--- Start ---
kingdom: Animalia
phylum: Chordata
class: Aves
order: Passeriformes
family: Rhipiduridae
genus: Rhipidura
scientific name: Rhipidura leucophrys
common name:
--- End ---
--- Start ---
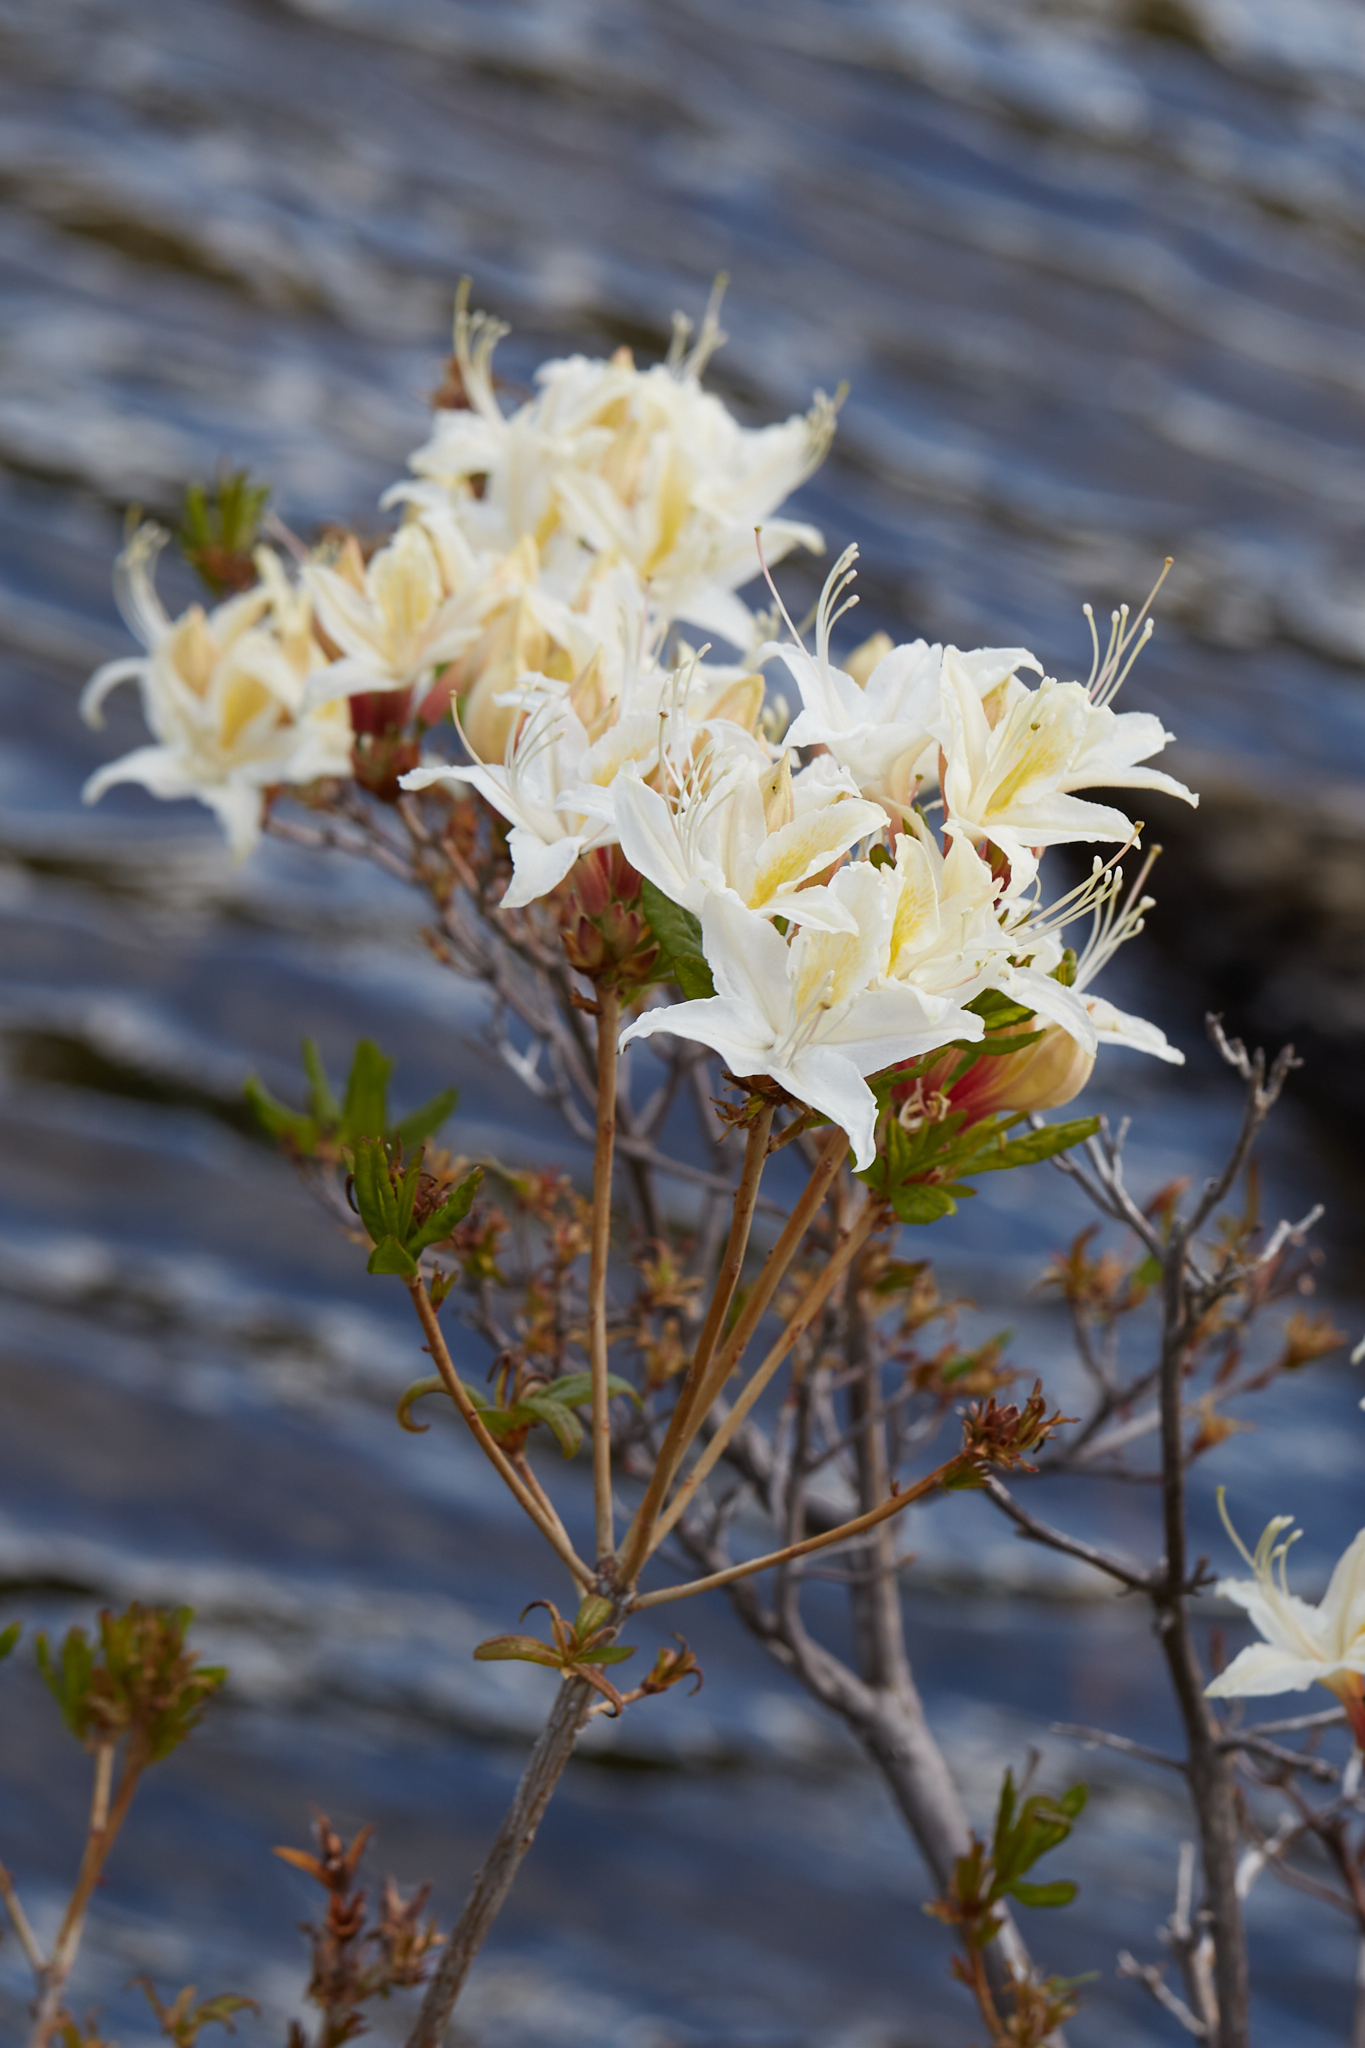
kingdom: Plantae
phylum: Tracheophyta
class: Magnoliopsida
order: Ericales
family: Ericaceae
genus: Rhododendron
--- End ---
--- Start ---
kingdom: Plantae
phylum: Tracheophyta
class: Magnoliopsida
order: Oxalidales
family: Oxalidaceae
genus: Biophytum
--- End ---
#### AIM OF THE TASK
Can you convert the lines between the one containing "phylum: Chordata" and the one containing "scientific name: Rhipidura leucophrys", inclusive, into a JSON list of strings, one string per line, skipping any blank lines?

#### SOLUTION TO THE EXERCISE
[
  "phylum: Chordata",
  "class: Aves",
  "order: Passeriformes",
  "family: Rhipiduridae",
  "genus: Rhipidura",
  "scientific name: Rhipidura leucophrys"
]